Questions for VR filmmaking:

Should the camera move? A third-person camera stays still in Windy Day, but another third-person camera moves in Lucky's Tale, and both work fantastically well.

Should the camera be in first-person? The only not-weird-feeling VR demos I've seen in first-person (and most demos are first-person, "ooh you're really there") are ones where the camera is still. Having the player look around naturally, but move with a controller just feels weird.

How do we do cuts and transitions? With VR films, sometimes cuts feel weird, sometimes they don't. I haven't tried enough to know when they're weird or not. How would transitions work? Impossible geometry? Simple fade-to-black? Would fading scenes look weird in VR, since it won't seem like fading images, it'd seem like the whole world is fading?
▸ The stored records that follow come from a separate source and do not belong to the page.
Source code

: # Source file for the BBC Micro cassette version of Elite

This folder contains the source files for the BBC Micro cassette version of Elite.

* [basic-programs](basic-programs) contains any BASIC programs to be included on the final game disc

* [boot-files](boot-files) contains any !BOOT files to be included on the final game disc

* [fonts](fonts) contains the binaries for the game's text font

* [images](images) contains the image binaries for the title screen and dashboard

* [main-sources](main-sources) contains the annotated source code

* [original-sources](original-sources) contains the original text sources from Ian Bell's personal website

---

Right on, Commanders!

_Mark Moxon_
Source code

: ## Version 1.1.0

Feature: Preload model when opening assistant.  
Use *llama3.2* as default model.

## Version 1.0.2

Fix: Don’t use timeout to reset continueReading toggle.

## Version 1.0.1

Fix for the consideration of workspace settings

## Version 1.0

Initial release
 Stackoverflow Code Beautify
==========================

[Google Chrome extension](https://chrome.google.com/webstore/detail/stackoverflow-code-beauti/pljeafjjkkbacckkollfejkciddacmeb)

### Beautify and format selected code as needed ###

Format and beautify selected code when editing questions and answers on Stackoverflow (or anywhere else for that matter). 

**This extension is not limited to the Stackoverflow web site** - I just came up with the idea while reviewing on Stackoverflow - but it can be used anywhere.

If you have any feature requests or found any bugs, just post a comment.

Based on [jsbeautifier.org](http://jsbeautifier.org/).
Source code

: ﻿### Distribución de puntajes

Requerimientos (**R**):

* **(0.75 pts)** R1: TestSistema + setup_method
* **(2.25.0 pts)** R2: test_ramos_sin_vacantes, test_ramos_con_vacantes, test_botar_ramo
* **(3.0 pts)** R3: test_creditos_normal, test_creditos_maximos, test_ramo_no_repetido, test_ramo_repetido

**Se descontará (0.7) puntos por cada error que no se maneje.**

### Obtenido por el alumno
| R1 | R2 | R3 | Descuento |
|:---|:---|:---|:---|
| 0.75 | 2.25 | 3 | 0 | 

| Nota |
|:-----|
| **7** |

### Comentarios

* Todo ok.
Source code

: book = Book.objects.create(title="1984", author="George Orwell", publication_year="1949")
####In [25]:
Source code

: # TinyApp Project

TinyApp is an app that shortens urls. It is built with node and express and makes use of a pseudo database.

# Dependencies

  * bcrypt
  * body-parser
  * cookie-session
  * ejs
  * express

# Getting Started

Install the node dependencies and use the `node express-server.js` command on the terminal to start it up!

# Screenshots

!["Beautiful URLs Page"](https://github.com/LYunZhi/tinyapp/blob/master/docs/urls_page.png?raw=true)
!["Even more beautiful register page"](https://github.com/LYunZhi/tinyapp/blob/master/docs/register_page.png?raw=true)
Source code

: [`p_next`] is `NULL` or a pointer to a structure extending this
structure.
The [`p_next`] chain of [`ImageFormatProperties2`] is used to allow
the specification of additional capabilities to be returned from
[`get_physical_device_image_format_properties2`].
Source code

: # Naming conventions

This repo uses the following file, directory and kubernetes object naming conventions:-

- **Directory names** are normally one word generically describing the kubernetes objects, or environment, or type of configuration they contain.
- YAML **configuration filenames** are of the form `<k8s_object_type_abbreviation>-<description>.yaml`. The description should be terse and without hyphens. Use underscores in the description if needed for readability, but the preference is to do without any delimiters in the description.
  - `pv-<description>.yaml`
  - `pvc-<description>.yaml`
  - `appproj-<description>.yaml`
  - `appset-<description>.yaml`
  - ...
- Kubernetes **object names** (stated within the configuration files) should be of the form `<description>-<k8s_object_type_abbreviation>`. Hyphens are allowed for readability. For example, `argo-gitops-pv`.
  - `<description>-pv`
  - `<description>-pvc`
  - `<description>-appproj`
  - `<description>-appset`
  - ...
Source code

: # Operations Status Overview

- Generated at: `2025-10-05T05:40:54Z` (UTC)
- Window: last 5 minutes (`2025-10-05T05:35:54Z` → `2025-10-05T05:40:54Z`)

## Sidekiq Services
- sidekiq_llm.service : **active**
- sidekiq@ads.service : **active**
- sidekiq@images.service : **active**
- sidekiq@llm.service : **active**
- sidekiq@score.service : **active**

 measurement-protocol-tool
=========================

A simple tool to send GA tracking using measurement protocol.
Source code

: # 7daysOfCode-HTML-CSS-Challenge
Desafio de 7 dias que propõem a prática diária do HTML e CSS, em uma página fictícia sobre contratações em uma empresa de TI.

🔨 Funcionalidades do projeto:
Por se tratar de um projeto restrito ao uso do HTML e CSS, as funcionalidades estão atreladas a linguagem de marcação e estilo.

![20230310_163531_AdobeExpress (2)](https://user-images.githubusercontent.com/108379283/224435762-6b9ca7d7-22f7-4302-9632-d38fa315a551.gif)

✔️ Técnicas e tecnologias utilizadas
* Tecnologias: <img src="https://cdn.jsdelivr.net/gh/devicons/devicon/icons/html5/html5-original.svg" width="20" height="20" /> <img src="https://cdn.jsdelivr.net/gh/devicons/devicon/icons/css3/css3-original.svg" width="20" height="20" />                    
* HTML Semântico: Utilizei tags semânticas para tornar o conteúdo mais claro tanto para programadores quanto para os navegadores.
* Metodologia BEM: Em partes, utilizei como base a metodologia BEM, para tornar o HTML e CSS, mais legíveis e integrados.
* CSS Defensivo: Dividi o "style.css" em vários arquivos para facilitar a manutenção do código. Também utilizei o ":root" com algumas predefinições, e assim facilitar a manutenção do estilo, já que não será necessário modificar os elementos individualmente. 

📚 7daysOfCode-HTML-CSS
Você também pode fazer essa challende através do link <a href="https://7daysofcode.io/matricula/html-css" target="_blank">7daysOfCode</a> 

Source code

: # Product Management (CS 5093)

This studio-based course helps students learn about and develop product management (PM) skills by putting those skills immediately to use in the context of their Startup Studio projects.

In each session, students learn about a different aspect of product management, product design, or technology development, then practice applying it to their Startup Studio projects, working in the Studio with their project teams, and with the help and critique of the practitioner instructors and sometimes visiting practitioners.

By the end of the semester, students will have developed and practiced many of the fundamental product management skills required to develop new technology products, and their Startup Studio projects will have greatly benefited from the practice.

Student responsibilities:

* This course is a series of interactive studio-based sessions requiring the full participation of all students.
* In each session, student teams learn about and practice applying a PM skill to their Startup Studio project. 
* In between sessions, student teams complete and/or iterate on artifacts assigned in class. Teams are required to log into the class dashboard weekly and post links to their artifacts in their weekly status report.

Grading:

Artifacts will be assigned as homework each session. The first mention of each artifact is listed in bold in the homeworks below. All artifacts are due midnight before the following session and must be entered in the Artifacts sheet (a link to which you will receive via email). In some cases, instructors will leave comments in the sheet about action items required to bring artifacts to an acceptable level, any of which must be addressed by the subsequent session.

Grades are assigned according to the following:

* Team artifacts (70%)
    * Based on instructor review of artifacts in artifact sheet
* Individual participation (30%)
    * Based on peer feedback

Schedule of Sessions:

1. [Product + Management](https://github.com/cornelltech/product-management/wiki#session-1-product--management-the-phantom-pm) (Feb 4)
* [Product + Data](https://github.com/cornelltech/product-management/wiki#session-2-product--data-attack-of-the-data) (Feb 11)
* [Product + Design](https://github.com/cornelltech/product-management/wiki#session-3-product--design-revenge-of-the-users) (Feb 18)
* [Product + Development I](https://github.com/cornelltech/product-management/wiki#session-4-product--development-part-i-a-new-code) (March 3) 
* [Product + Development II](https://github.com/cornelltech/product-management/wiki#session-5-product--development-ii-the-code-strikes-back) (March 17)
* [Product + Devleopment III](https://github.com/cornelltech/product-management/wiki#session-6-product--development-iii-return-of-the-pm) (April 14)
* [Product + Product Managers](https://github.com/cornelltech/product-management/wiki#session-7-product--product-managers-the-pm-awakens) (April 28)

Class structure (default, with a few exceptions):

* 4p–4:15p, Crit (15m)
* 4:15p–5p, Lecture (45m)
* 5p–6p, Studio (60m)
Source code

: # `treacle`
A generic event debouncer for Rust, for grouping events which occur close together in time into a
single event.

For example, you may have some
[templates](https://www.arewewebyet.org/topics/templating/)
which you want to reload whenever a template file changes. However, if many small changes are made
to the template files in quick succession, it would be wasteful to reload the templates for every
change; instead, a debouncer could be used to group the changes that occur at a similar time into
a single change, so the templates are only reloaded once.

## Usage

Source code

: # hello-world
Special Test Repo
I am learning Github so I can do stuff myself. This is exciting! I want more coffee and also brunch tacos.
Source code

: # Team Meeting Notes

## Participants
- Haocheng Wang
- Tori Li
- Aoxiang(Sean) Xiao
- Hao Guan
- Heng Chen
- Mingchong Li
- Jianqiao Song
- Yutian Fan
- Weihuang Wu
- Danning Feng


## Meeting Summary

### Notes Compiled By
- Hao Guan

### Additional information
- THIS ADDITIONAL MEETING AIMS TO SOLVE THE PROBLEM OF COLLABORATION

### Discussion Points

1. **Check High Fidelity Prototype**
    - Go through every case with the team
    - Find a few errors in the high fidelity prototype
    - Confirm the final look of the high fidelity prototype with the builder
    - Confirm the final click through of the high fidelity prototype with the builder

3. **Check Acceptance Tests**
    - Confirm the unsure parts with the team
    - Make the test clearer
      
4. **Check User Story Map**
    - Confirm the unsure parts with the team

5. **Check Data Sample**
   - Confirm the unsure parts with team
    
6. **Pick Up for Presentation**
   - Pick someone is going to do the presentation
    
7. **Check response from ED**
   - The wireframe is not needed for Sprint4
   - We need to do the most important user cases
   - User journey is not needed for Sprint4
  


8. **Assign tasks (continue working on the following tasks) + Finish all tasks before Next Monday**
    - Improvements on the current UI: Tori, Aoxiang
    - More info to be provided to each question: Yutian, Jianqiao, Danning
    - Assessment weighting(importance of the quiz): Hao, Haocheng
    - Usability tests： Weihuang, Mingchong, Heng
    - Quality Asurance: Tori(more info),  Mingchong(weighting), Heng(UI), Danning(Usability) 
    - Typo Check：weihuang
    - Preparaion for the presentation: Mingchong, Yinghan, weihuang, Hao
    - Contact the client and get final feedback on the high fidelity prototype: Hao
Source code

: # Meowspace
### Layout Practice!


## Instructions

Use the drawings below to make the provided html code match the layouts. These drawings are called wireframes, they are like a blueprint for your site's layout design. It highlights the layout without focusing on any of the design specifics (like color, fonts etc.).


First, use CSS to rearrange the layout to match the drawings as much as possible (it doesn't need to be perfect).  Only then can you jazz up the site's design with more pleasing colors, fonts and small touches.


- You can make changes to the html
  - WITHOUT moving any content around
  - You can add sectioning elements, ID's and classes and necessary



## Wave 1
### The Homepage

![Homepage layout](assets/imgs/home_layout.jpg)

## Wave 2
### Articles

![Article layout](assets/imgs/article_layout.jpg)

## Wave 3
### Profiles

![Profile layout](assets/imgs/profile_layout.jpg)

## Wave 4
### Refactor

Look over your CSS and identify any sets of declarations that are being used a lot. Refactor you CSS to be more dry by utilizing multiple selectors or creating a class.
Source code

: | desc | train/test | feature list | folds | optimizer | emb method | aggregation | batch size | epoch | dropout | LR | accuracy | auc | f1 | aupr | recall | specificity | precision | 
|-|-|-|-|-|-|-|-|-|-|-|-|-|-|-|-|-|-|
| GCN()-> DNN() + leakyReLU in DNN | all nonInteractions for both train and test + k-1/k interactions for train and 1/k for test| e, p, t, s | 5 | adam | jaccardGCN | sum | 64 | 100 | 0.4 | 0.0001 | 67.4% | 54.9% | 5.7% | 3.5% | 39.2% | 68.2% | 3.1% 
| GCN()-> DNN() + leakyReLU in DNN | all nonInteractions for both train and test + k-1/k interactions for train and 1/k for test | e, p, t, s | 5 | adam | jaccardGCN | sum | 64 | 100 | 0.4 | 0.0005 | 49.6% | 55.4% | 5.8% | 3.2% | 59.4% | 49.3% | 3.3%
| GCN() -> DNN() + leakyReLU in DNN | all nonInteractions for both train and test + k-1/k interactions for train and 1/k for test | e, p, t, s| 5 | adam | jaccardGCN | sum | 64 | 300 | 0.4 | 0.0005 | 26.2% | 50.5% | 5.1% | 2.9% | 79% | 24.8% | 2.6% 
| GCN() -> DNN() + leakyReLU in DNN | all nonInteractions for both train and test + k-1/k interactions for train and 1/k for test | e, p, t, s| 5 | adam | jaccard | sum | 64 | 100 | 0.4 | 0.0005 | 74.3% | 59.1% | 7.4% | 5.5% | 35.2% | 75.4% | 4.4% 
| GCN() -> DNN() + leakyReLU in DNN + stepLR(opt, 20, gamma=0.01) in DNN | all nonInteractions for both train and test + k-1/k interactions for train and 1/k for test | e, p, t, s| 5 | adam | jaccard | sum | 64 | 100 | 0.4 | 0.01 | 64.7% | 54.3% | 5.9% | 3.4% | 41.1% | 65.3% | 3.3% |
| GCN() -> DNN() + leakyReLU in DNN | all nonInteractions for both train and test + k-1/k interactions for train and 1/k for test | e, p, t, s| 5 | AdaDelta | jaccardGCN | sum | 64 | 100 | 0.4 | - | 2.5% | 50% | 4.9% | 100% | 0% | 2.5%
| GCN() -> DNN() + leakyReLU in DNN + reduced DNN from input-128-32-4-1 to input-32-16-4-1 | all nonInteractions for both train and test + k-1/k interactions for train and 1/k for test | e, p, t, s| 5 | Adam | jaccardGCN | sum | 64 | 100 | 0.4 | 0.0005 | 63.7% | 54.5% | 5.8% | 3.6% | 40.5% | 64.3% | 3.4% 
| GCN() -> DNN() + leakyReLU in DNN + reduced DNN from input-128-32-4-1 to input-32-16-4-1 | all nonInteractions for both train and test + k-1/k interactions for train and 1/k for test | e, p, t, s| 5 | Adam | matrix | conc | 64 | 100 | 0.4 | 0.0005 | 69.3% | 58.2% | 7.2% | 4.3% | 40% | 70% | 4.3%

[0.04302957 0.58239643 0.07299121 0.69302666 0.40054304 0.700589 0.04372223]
In summary, the biggest thing to remember in VR filmmaking: the viewer is co-creating the movie. And you've got to guide their eyes and head, with as much leeway as you can get away with. Don't worry, it's not a problem unique to VR - theatre, comics, infographics... all visual artists face the problem of guiding-the-eye, to different degrees. This problem's already half-solved.

But that's enough talk.

This all excites me, so I'm going to put my currency where my words-hole is, and make a short 2.5D virtual reality film.


(from a Google Cardboard test I did a while back)

At the worst, it'd be a very interesting failure.